---------- Records for the task ----------
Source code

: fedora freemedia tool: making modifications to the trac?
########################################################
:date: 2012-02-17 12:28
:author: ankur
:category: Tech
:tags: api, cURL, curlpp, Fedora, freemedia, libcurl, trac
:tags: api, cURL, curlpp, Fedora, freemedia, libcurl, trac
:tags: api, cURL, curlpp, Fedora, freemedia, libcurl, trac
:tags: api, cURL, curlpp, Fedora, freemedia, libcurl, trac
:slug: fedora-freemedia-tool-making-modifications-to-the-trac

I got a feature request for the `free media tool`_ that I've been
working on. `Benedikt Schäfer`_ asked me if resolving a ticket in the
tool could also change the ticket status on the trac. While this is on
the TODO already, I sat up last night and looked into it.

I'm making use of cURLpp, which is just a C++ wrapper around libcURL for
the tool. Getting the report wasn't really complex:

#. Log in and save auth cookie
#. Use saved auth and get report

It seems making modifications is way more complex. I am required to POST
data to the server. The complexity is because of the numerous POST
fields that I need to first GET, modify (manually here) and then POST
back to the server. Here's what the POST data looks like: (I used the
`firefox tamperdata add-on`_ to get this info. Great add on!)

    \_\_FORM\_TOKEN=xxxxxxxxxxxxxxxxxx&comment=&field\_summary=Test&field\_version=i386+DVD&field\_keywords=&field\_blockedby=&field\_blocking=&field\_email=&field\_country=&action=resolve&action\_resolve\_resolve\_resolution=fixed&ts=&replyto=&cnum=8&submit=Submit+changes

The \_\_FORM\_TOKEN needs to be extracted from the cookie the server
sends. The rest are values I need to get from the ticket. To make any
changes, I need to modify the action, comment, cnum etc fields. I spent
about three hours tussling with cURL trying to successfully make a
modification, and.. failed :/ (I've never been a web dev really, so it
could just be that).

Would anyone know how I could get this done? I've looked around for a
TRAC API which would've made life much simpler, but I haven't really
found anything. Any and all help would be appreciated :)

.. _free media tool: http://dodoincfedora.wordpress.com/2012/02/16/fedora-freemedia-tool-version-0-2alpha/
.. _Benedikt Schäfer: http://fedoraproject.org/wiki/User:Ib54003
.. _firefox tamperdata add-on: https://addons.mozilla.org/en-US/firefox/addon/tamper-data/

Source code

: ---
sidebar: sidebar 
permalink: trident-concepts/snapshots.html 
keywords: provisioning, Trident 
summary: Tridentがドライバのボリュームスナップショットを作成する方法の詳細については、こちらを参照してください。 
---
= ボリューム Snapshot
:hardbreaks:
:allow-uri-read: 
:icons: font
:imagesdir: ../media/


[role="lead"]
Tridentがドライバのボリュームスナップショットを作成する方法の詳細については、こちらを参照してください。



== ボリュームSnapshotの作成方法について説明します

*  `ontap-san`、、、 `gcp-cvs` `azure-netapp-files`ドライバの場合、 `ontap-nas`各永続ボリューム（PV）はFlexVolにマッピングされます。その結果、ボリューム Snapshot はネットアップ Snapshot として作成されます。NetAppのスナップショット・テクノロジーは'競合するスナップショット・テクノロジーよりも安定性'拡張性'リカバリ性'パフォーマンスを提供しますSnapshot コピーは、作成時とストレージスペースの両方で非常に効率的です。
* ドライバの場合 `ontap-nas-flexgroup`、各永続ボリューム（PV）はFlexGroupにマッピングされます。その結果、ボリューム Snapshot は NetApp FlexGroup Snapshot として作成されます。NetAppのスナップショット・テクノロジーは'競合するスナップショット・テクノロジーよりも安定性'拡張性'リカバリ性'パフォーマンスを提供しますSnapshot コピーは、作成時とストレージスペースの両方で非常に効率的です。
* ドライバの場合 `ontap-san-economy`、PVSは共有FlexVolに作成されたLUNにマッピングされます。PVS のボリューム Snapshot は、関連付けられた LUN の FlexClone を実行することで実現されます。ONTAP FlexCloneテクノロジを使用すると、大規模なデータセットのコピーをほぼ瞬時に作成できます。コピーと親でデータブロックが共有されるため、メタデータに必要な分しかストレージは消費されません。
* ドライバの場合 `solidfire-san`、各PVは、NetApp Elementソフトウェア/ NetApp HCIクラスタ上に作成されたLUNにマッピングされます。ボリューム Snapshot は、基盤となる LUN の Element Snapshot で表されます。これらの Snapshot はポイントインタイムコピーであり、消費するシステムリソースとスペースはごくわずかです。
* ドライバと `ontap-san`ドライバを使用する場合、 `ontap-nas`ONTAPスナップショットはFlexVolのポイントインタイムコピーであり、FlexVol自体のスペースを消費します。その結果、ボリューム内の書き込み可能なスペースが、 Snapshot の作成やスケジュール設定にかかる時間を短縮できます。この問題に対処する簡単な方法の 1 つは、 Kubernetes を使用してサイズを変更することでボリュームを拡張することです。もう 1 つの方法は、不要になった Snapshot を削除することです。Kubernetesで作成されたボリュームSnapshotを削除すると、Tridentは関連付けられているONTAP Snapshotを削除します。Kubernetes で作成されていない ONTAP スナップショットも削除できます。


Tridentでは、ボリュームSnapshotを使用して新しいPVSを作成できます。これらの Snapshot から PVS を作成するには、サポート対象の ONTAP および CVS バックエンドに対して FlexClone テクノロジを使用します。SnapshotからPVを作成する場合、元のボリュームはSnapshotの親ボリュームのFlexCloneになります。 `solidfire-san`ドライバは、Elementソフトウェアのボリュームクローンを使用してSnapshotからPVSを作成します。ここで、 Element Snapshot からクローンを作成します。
----------
What lines in the material above contain the word "which"? Copy them out.

I'm making use of cURLpp, which is just a C++ wrapper around libcURL for
TRAC API which would've made life much simpler, but I haven't really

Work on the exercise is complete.